There’s no question about it. If you are overweight and have type 2 diabetes, the first priority is to lower your blood sugar and improve your health. Losing some extra weight can be very beneficial.
You need to be in close contact with your doctor or diabetes educator because you need to pay special attention to your blood sugar, insulin, and the medications you take while you are losing weight.
Health benefits if you lose 9 or 14 pounds:
- Lower blood sugar;
- Lower blood pressure;
- Improve cholesterol levels;
- Reduces stress on hips, knees, ankles and feet;
- Have more energy;
- Maintain a good mood.
Balancing diabetes and weight loss
Tightly control your blood sugar levels during weight loss. We don’t want our blood sugar levels to go up and down as our eating habits change.
For people with diabetes, it is usually safe to reduce 500 calories per day. Reduce your protein/carbohydrate and fat intake. The USDA states that adults should get their calories from:
- 45% to 55% carbohydrates;
- 25% to 35% fat;
- 10 to 35 percent protein.
Carbohydrates have the greatest impact on blood sugar. Eating fiber-rich foods (such as whole grain breads and vegetables) is much better than eating carbohydrates containing sugar or starch because they are less likely to stimulate blood sugar and break it down quickly.
Benefits of exercise
One of the benefits of exercise is that it helps balance blood sugar. More exercise is also more likely to shed weight.
Remember to consult your doctor first if you lack energy. Your doctor will advise which exercises to do.
Plan to get at least 2.5 hours of moderate aerobic exercise, such as brisk walking, each week to improve your health. You can also divide your time as you wish.
To help yourself lose weight, you need to be more physically active. You should also do strength training at least 2 times a week. You can choose to train at the gym using weight machines, dumbbells, or even using your own body weight (such as push-ups, lunges, and squats).

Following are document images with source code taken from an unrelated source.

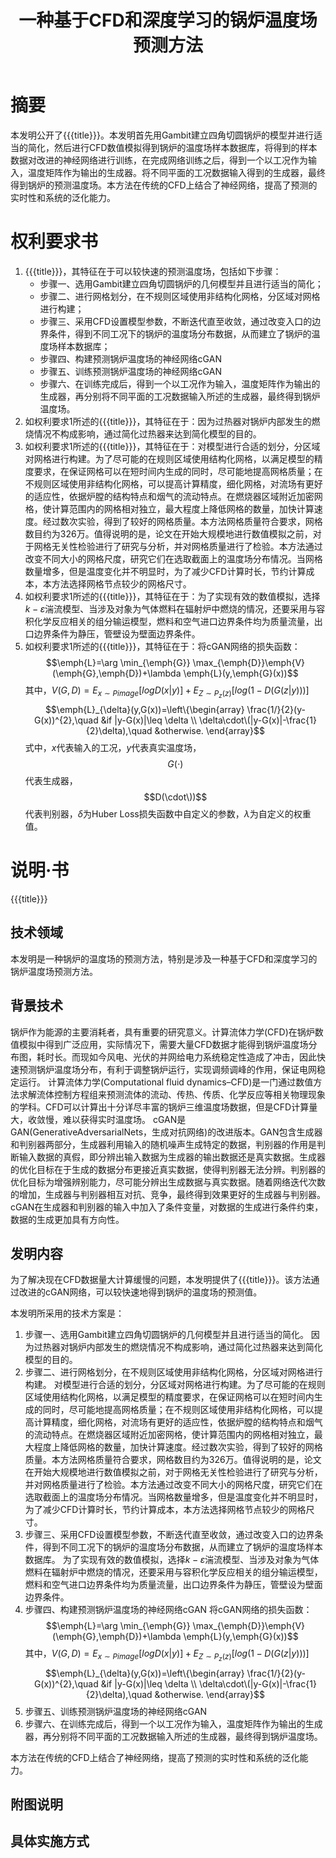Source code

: * SETTINGS                                                         :noexport:
#+STARTUP: indent
#+LATEX_CLASS: article
#+TAGS: export noexport
#+SELECT_TAGS: export
#+EXCLUDE_TAGS: noexport
#+TITLE: 一种基于CFD和深度学习的锅炉温度场预测方法
#+AUTHOR: 
#+DATE: 
#+OPTIONS: toc:nil
##+LATEX_HEADER: \usepackage{tikz}
##+LATEX_HEADER: \tikzset{box/.style={rectangle,minimum width=5cm,minimum height=20pt,inner sep=5pt,draw=black,fill=white},node distance=1.5cm}
* 摘要
本发明公开了{{{title}}}。本发明首先用Gambit建立四角切圆锅炉的模型并进行适当的简化，然后进行CFD数值模拟得到锅炉的温度场样本数据库，将得到的样本数据对改进的神经网络进行训练，在完成网络训练之后，得到一个以工况作为输入，温度矩阵作为输出的生成器。将不同平面的工况数据输入得到的生成器，最终得到锅炉的预测温度场。本方法在传统的CFD上结合了神经网络，提高了预测的实时性和系统的泛化能力。
* 权利要求书
1. {{{title}}}，其特征在于可以较快速的预测温度场，包括如下步骤：
   - 步骤一、选用Gambit建立四角切圆锅炉的几何模型并且进行适当的简化；
   - 步骤二、进行网格划分，在不规则区域使用非结构化网格，分区域对网格进行构建；
   - 步骤三、采用CFD设置模型参数，不断迭代直至收敛，通过改变入口的边界条件，得到不同工况下的锅炉的温度场分布数据，从而建立了锅炉的温度场样本数据库；
   - 步骤四、构建预测锅炉温度场的神经网络cGAN
   - 步骤五、训练预测锅炉温度场的神经网络cGAN
   - 步骤六、在训练完成后，得到一个以工况作为输入，温度矩阵作为输出的生成器，再分别将不同平面的工况数据输入所述的生成器，最终得到锅炉温度场。
2. 如权利要求1所述的{{{title}}}，其特征在于：因为过热器对锅炉内部发生的燃烧情况不构成影响，通过简化过热器来达到简化模型的目的。
3. 如权利要求1所述的{{{title}}}，其特征在于：对模型进行合适的划分，分区域对网格进行构建。为了尽可能的在规则区域使用结构化网格，以满足模型的精度要求，在保证网格可以在短时间内生成的同时，尽可能地提高网格质量；在不规则区域使用非结构化网格，可以提高计算精度，细化网格，对流场有更好的适应性，依据炉膛的结构特点和烟气的流动特点。在燃烧器区域附近加密网格，使计算范围内的网格相对独立，最大程度上降低网格的数量，加快计算速度。经过数次实验，得到了较好的网格质量。本方法网格质量符合要求，网格数目约为326万。值得说明的是，论文在开始大规模地进行数值模拟之前，对于网格无关性检验进行了研究与分析，并对网格质量进行了检验。本方法通过改变不同大小的网格尺度，研究它们在选取截面上的温度场分布情况。当网格数量增多，但是温度变化并不明显时，为了减少CFD计算时长，节约计算成本，本方法选择网格节点较少的网格尺寸。
4. 如权利要求1所述的{{{title}}}，其特征在于：为了实现有效的数值模拟，选择\(k-\varepsilon\)湍流模型、当涉及对象为气体燃料在辐射炉中燃烧的情况，还要采用与容积化学反应相关的组分输运模型，燃料和空气进口边界条件均为质量流量，出口边界条件为静压，管壁设为壁面边界条件。
5. 如权利要求1所述的{{{title}}}，其特征在于：将cGAN网络的损失函数：\[\emph{L}=\arg \min_{\emph{G}} \max_{\emph{D}}\emph{V}(\emph{G},\emph{D})+\lambda \emph{L}(y,\emph{G}(x))\]
   其中，\(V(G,D)=E_{x\sim Pimage} [log D (x|y)]+E_{Z\sim P_z (z)}[log(1-D(G(z|y)))]\) 
   \[\emph{L}_{\delta}(y,G(x))=\left\{\begin{array}
   \frac{1/}{2}(y-G(x))^{2},\quad &if |y-G(x)|\leq \delta \\
   \delta\cdot\(|y-G(x)|-\frac{1}{2}\delta),\quad &otherwise.
   \end{array}\]
   式中，\(x\)代表输入的工况，\(y\)代表真实温度场，\[G(\cdot)\]代表生成器，\[D(\cdot\))\]代表判别器，\(\delta\)为Huber Loss损失函数中自定义的参数，\(\lambda\)为自定义的权重值。
* 说明·书
{{{title}}}
** 技术领域
本发明是一种锅炉的温度场的预测方法，特别是涉及一种基于CFD和深度学习的锅炉温度场预测方法。
** 背景技术
锅炉作为能源的主要消耗者，具有重要的研究意义。计算流体力学(CFD)在锅炉数值模拟中得到广泛应用，实际情况下，需要大量CFD数据才能得到锅炉温度场分布图，耗时长。而现如今风电、光伏的并网给电力系统稳定性造成了冲击，因此快速预测锅炉温度场分布，有利于调整锅炉运行，实现调频调峰的作用，保证电网稳定运行。
计算流体力学(Computational fluid dynamics--CFD)是一门通过数值方法求解流体控制方程组来预测流体的流动、传热、传质、化学反应等相关物理现象的学科。CFD可以计算出十分详尽丰富的锅炉三维温度场数据，但是CFD计算量大，收敛慢，难以获得实时温度场。
cGAN是GAN(GenerativeAdversarialNets，生成对抗网络)的改进版本。GAN包含生成器和判别器两部分，生成器利用输入的随机噪声生成特定的数据，判别器的作用是判断输入数据的真假，即分辨出输入数据为生成器的输出数据还是真实数据。生成器的优化目标在于生成的数据分布更接近真实数据，使得判别器无法分辨。判别器的优化目标为增强辨别能力，尽可能分辨出生成数据与真实数据。随着网络迭代次数的增加，生成器与判别器相互对抗、竞争，最终得到效果更好的生成器与判别器。cGAN在生成器和判别器的输入中加入了条件变量，对数据的生成进行条件约束，数据的生成更加具有方向性。
** 发明内容
为了解决现在CFD数据量大计算缓慢的问题，本发明提供了{{{title}}}。该方法通过改进的cGAN网络，可以较快速地得到锅炉的温度场的预测值。

本发明所采用的技术方案是：

1. 步骤一、选用Gambit建立四角切圆锅炉的几何模型并且进行适当的简化。
   因为过热器对锅炉内部发生的燃烧情况不构成影响，通过简化过热器来达到简化模型的目的。   
2. 步骤二、进行网格划分，在不规则区域使用非结构化网格，分区域对网格进行构建。
   对模型进行合适的划分，分区域对网格进行构建。为了尽可能的在规则区域使用结构化网格，以满足模型的精度要求，在保证网格可以在短时间内生成的同时，尽可能地提高网格质量；在不规则区域使用非结构化网格，可以提高计算精度，细化网格，对流场有更好的适应性，依据炉膛的结构特点和烟气的流动特点。在燃烧器区域附近加密网格，使计算范围内的网格相对独立，最大程度上降低网格的数量，加快计算速度。经过数次实验，得到了较好的网格质量。本方法网格质量符合要求，网格数目约为326万。值得说明的是，论文在开始大规模地进行数值模拟之前，对于网格无关性检验进行了研究与分析，并对网格质量进行了检验。本方法通过改变不同大小的网格尺度，研究它们在选取截面上的温度场分布情况。当网格数量增多，但是温度变化并不明显时，为了减少CFD计算时长，节约计算成本，本方法选择网格节点较少的网格尺寸。
3. 步骤三、采用CFD设置模型参数，不断迭代直至收敛，通过改变入口的边界条件，得到不同工况下的锅炉的温度场分布数据，从而建立了锅炉的温度场样本数据库。
   为了实现有效的数值模拟，选择\(k-\varepsilon\)湍流模型、当涉及对象为气体燃料在辐射炉中燃烧的情况，还要采用与容积化学反应相关的组分输运模型，燃料和空气进口边界条件均为质量流量，出口边界条件为静压，管壁设为壁面边界条件。
4. 步骤四、构建预测锅炉温度场的神经网络cGAN
   将cGAN网络的损失函数：\[\emph{L}=\arg \min_{\emph{G}} \max_{\emph{D}}\emph{V}(\emph{G},\emph{D})+\lambda \emph{L}(y,\emph{G}(x))\]
   其中，\(V(G,D)=E_{x\sim Pimage} [log D (x|y)]+E_{Z\sim P_z (z)}[log(1-D(G(z|y)))]\) 
   \[\emph{L}_{\delta}(y,G(x))=\left\{\begin{array}
   \frac{1/}{2}(y-G(x))^{2},\quad &if |y-G(x)|\leq \delta \\
   \delta\cdot\(|y-G(x)|-\frac{1}{2}\delta),\quad &otherwise.
   \end{array}\]
5. 步骤五、训练预测锅炉温度场的神经网络cGAN
6. 步骤六、在训练完成后，得到一个以工况作为输入，温度矩阵作为输出的生成器，再分别将不同平面的工况数据输入所述的生成器，最终得到锅炉温度场。
本方法在传统的CFD上结合了神经网络，提高了预测的实时性和系统的泛化能力。
** 附图说明
** 具体实施方式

Physical activity burns the sugar stored in your muscles and liver. If you use insulin or other diabetes medications, you should keep a close eye on your blood sugar levels when you start exercising. Over time, when exercising regularly and in close communication with your doctor, it may be possible to lower the dose of medication and insulin.
Each type of exercise has a different effect on blood glucose.
Choosing aerobic exercise such as running or working out on a treadmill can lower blood sugar quickly.
Lifting weights or prolonged, high-intensity exercise may affect blood glucose levels after a few hours. This can be especially problematic when driving after exercise. Therefore, you should check your blood sugar before driving. It is also a good idea to bring snacks such as fruit, crackers, juice and soda.